HMK’nın 1.maddesine göre göreve ilişkin kurallar, kamu düzenindendir. HMK’nın 114/1-c bendi ile mahkemenin görevli olması dava şartı olarak kabul edilmiş olup 115/1. maddesine göre de mahkeme dava şartlarının mevcut olup olmadığını, davanın her aşamasında kendiliğinden araştıracağını vazetmiştir.
Davacı sigortacı, — sigortalı aracın kusuru ile sebebiyet verdiği kazada cismani zarar gören dava dışı —- için tazminat ödedikten sonra dava dışı sürücünün alkollü olması nedeniyle zararın poliçe kapsamında olmadığını iddia ederek kendi sigortalısı olan davalıya karşı eldeki davayı açmıştır.
— tarihli Resmi Gazetede yayımlanan ve — tarihinde yürürlüğe giren 6502 sayılı Tüketicinin Korunması Hakkında Kanunun (TKHK) 2. maddesinde Kanunun kapsamı “Bu Kanun, her türlü tüketici işlemi ile tüketiciye yönelik uygulamaları kapsar” şeklinde açıklanmıştır. Kanunun “tanımlar” başlıklı 3. maddesinin (l) bendinde ise tüketici işlemi, “Mal veya hizmet piyasalarında kamu tüzel kişileri de dâhil olmak üzere ticari veya mesleki amaçlarla hareket eden veya onun adına ya da hesabına hareket eden gerçek veya tüzel kişiler ile tüketiciler arasında—- vekâlet, bankacılık ve benzeri sözleşmeler de dâhil olmak üzere her türlü sözleşme ve hukukî işlemi ifade eder” biçiminde tanımlanmıştır. (bknz:—
Bir hukuki işlemin 6502 sayılı Kanun kapsamında kaldığının kabul edilmesi için Kanunun amacı içerisinde yukarıda tanımı verilen taraflar arasında mal ve hizmet satışına ilişkin bir hukukî işlemin olması gerekir.

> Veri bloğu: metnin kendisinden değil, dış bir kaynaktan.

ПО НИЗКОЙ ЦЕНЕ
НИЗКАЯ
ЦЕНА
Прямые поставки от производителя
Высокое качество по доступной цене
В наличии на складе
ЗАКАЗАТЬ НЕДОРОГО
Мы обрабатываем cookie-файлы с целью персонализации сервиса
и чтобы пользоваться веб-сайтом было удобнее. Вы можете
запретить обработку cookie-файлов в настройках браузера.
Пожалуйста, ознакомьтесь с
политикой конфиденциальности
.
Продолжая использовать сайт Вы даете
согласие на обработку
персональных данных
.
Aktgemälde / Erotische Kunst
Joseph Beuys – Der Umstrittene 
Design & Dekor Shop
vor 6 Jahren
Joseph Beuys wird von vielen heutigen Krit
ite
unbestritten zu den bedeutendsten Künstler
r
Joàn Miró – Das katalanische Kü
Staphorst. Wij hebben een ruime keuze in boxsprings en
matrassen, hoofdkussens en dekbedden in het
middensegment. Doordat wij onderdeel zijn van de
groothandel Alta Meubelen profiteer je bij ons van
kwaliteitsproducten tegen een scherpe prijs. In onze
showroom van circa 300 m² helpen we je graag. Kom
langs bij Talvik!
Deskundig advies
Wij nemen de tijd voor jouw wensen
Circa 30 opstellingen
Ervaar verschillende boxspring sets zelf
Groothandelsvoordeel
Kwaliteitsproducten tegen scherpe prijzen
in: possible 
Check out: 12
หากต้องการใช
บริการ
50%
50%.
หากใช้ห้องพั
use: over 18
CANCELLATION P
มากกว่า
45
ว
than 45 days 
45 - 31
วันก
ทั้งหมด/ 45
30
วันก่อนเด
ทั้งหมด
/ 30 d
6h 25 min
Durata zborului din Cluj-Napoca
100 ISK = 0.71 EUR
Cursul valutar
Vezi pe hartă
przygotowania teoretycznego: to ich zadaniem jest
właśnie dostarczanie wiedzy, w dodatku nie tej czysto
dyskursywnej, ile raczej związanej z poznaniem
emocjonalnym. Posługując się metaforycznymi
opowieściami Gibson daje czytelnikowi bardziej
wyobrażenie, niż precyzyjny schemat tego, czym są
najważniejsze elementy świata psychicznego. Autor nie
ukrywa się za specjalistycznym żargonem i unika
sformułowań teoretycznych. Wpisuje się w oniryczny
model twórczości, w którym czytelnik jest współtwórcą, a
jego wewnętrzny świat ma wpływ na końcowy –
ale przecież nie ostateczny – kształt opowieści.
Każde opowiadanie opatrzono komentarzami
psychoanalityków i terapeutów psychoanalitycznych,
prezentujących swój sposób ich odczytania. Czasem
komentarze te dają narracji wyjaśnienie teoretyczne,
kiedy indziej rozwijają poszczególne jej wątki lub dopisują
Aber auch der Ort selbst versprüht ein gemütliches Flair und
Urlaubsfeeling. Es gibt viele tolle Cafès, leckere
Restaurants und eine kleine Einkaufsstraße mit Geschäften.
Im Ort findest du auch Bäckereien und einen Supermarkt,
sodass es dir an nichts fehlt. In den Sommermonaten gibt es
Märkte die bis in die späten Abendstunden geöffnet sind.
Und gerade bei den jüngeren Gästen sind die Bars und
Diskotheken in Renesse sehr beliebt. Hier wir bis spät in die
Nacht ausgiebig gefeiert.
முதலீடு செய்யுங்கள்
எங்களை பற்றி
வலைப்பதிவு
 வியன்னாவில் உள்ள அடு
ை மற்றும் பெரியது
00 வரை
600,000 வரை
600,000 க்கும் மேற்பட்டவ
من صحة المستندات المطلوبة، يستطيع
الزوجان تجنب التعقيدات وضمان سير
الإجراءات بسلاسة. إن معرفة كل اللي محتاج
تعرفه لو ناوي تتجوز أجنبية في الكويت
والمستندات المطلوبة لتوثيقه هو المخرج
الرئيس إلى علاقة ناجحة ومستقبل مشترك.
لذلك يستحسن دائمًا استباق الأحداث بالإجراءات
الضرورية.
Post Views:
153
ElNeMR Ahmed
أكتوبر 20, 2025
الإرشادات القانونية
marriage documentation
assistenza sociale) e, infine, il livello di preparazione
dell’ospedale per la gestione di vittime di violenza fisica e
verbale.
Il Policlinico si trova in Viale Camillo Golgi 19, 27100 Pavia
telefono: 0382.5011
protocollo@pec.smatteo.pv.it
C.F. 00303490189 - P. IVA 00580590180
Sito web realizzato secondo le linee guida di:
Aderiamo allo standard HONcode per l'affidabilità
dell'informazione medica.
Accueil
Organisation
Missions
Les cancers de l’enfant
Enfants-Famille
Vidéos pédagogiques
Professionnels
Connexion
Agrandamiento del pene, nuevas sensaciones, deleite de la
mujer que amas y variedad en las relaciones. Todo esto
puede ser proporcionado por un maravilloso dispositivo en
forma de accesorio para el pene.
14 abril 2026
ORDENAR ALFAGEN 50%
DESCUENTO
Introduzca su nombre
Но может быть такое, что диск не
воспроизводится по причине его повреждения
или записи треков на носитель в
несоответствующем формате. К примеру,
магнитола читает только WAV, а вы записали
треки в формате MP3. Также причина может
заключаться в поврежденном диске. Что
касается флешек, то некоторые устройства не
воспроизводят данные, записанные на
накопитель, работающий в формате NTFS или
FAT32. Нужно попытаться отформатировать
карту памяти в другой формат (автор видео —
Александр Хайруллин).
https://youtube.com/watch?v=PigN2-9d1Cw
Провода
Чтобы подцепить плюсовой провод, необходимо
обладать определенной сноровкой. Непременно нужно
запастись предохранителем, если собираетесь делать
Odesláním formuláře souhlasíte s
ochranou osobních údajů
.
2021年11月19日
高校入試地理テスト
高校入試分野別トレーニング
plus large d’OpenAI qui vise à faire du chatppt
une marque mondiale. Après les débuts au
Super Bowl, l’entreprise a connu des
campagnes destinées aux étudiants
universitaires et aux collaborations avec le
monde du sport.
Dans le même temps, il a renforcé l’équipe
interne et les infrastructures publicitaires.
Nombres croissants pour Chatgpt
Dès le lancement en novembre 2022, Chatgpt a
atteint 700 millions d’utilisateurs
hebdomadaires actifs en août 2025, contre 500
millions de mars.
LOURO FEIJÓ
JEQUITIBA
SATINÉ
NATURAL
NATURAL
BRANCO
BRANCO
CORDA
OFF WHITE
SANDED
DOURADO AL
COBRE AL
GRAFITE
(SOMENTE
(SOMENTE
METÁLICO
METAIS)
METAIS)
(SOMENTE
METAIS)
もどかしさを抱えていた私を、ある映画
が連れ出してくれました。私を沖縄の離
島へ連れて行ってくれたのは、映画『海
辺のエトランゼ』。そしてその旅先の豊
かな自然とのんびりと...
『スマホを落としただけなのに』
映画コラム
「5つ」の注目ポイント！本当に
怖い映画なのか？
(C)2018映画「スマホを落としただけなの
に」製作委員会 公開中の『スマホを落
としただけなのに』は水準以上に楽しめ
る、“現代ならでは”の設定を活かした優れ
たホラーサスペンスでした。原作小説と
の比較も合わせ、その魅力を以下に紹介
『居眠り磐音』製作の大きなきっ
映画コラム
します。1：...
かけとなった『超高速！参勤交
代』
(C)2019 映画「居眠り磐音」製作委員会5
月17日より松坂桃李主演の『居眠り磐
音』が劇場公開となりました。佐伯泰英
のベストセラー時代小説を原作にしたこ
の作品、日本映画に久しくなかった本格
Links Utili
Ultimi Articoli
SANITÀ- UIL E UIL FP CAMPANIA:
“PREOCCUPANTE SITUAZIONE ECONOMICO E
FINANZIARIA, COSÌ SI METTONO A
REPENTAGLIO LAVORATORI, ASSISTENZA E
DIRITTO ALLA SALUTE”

6502 sayılı TKHK’nın 73. maddesi uyarınca tüketici işlemleri ile tüketiciye yönelik uygulamalardan doğacak uyuşmazlıklara ilişkin davalarda tüketici mahkemesi görevlidir. Nitekim somut olayımızda da, davacı … —- sigortası bulunan aracın karıştığı kaza sebebi ile dava dışı 3. kişilere ödenen tazminatın aracı kullanan sürücünün alkollü olması sebebi ile rücuen tahsiline karar verilmesi talep edilmektedir. Sigortalı aracın trafik kaydı incelendiğinde hususi nitelikte olduğu anlaşılmıştır. Bu durumda davalı sigortalı, 6502 sayılı Kanun’un 3.maddesinin k bendi kapsamında tüketici; sigortalı ile davacı arasındaki sigorta sözleşmesi ise aynı Kanun’un 3.maddesinin l bendi gereğince tüketici işlemidir. Bu durumda somut olayda görevli mahkeme tüketici mahkemesi olup mahkememizce karşı görevsizlik kararı vermek gerekmiş ve aşağıdaki şekilde hüküm kurulmuştur.
HÜKÜM: Gerekçesi yukarıda açıklandığı üzere;
1-Davanın görev dava şartı yokluğu nedeni ile USULDEN REDDİNE,
2-Dosyanın karar kesinleştiğinde ve talep halinde görevli— gönderilmesine,
3-Yargılama gideri ve harcın görevli mahkemece değerlendirilmesine,
4-Kararın İstinaf yoluna başvurulmadan kesinleşmesi halinde meydana gelen görev uyuşmazlığı nedeni ile merci tayini yönünden dosyanın resen—- Adliye Mahkemesine gönderilmesine,
Dair, taraf vekillerinin yüzüne karşı davalı tarafın yokluğunda, kararın tebliğinden itibaren 2 haftalık süre içinde İstanbul BAM nezdinde istinaf yolu açık olmak üzere verilen karar açıkça okunup usulen anlatıldı.